In the case of Natwest v Spectrum, concerning insolvency law, the House of Lords ruled last month that banks that had secured their loans against the book debts of a company could not have access to the company’s assets until after employees and the costs of the administration had been paid and an amount ring-fenced for general unsecured creditors.
Essentially, this means that banks will lose their right to a place at the front of the queue for repayment when businesses go under. This in turn, experts believe, makes it likely banks will require additional security when loaning money to small businesses, possibly in the shape of personal guarantees from company directors or owners, such as their homes or cars.

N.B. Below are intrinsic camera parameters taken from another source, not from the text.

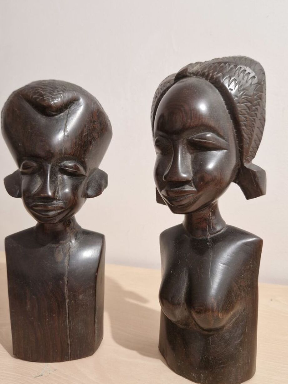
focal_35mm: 25
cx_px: 136
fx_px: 277
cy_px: 208
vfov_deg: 69.3
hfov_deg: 54.9
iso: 500
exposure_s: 1/25
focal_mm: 5.4
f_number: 1.8
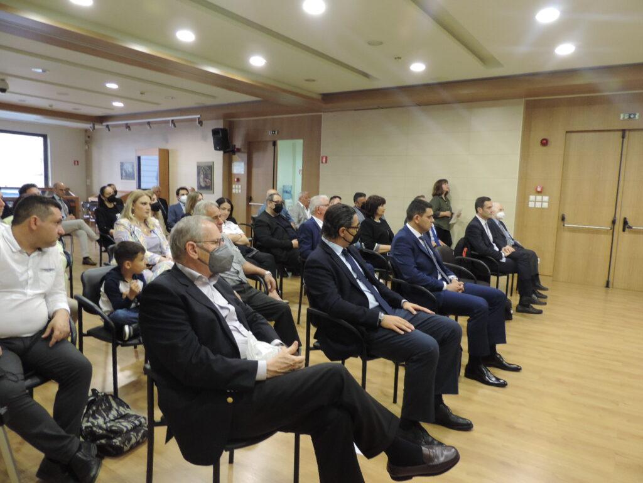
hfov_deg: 71.6
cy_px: 242
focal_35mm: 24
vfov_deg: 56.8
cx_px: 322
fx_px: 446
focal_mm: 4.3
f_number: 3
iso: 400
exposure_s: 1/15
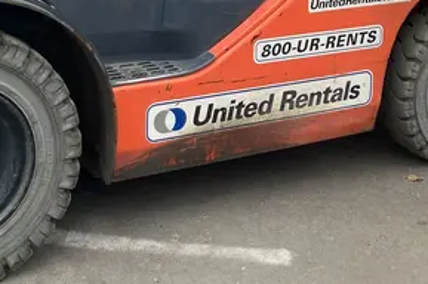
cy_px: -152
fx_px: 879
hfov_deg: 27.1
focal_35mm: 74
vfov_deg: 16.6
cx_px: 127
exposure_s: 1/592
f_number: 1.8
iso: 32
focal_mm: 3.99
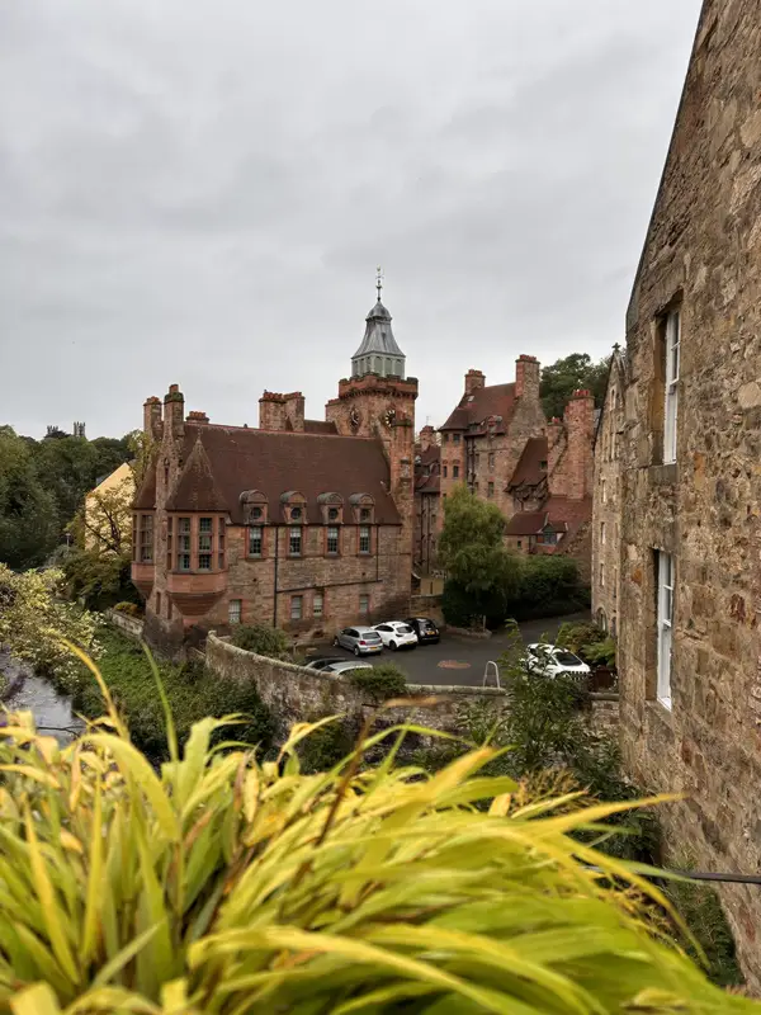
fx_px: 703
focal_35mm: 24
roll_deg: -0.7
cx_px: 380
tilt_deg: -0.2
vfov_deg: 71.6
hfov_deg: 56.8
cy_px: 508
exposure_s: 1/337
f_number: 1.78
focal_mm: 6.86
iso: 80
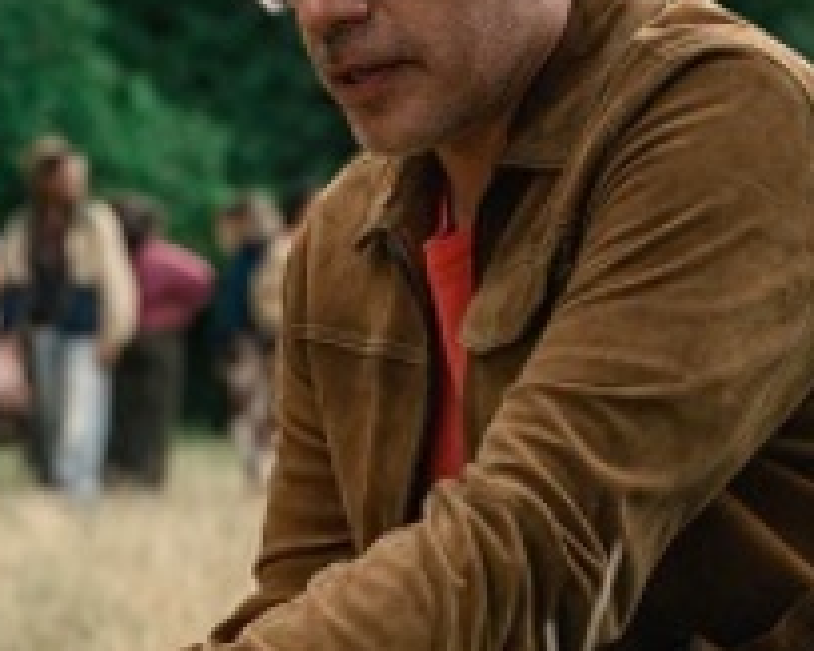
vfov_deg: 8.3
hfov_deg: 10.4
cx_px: -12
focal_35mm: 185
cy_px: 363
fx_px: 4455
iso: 250
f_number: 4.5
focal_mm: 67
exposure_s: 1/1000
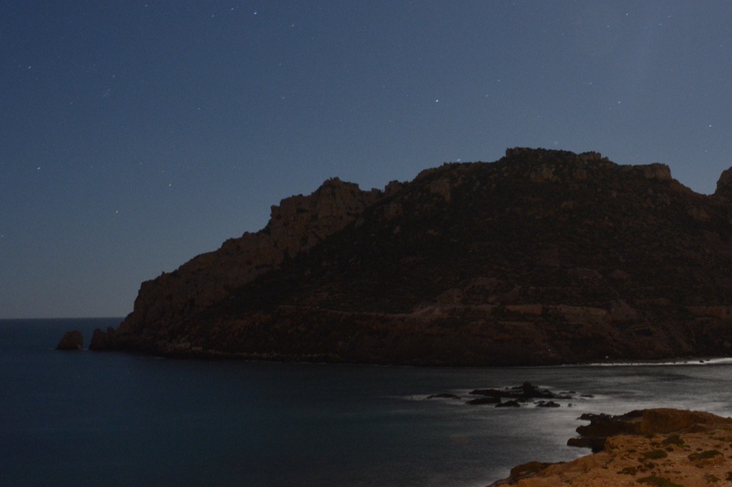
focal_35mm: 49
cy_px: 303
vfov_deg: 27.4
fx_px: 996
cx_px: 496
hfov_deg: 39.8
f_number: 8
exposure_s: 30
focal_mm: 22
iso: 800
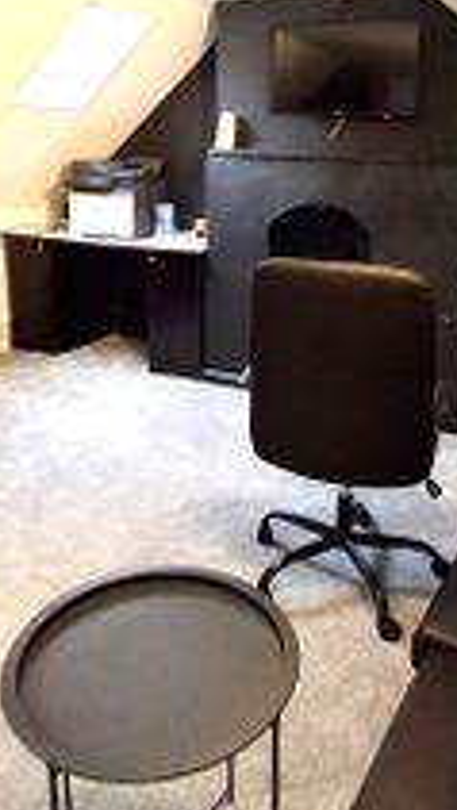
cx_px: 261
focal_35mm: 33
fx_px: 709
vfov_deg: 58.3
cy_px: 280
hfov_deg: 35.6
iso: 250
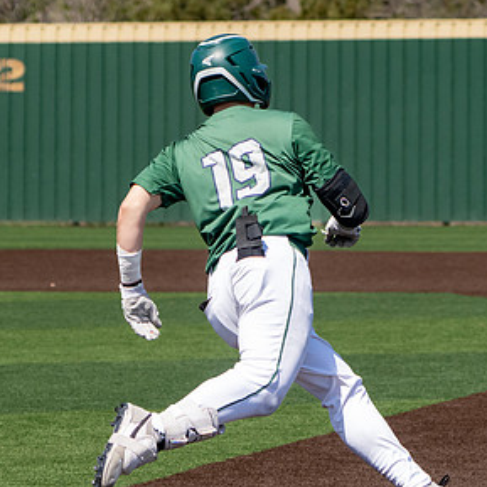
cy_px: 318
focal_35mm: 374
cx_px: 45
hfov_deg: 4.7
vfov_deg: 4.7
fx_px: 5953
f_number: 6.3
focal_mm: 140
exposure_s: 1/2500
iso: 1000
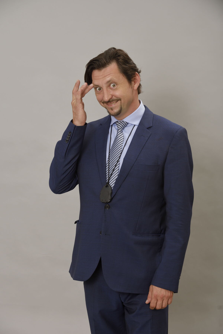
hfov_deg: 17.1
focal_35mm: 80
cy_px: 167
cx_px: 112
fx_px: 743
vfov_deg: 25.4
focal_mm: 80
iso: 160
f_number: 9
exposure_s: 1/200
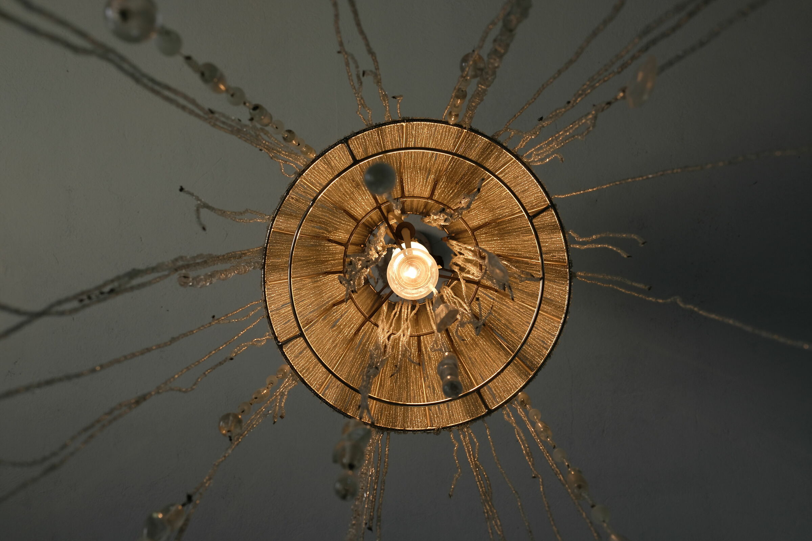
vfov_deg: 37.9
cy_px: 270
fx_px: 789
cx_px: 406
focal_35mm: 35
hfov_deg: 54.4
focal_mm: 23
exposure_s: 1/60
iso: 200
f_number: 8
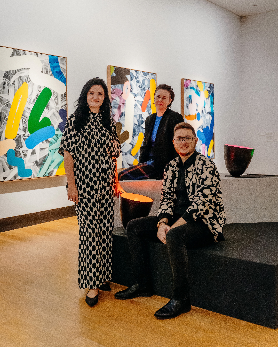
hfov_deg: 38.2
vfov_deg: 46.6
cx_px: 141
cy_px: 142
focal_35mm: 39
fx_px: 401
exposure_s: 1/500
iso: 4000
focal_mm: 34
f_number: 2.8
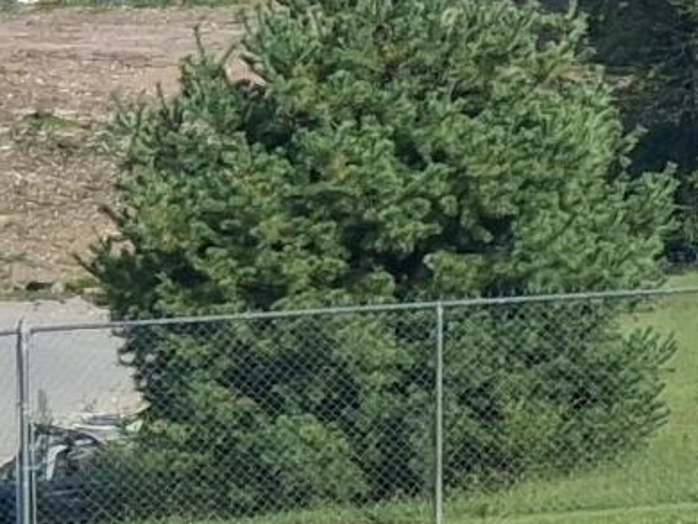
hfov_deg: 8.3
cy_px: 547
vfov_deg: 7.4
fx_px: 4035
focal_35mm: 200
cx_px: 2135
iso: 25
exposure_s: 1/533
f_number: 1.8
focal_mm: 3.98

‘The ruling makes it likely that banks will be stricter when drawing up the terms of loans and this could have a serious effect on small firms’ liquidity,’ explains John Davies, head of business law at the Association of Chartered Certified Accountants.
The House of Lords ruling also puts the assets of those who acted as guarantors to loans to businesses at greater risk. Banks may well seek to recoup loans by pursuing the assets of anyone who acted as a guarantor to the loan.
‘Many people who acted as guarantors on loans to businesses did so on the basis that the bank making the loan would have earlier access to the book debt on which the loan was secured,’ says Keith Stevens, a partner at accountancy firm Wilkins Kennedy. ‘This gave them a lot of confidence that if the company became insolvent the bank would never have to pursue them. This certainty is evaporating away.’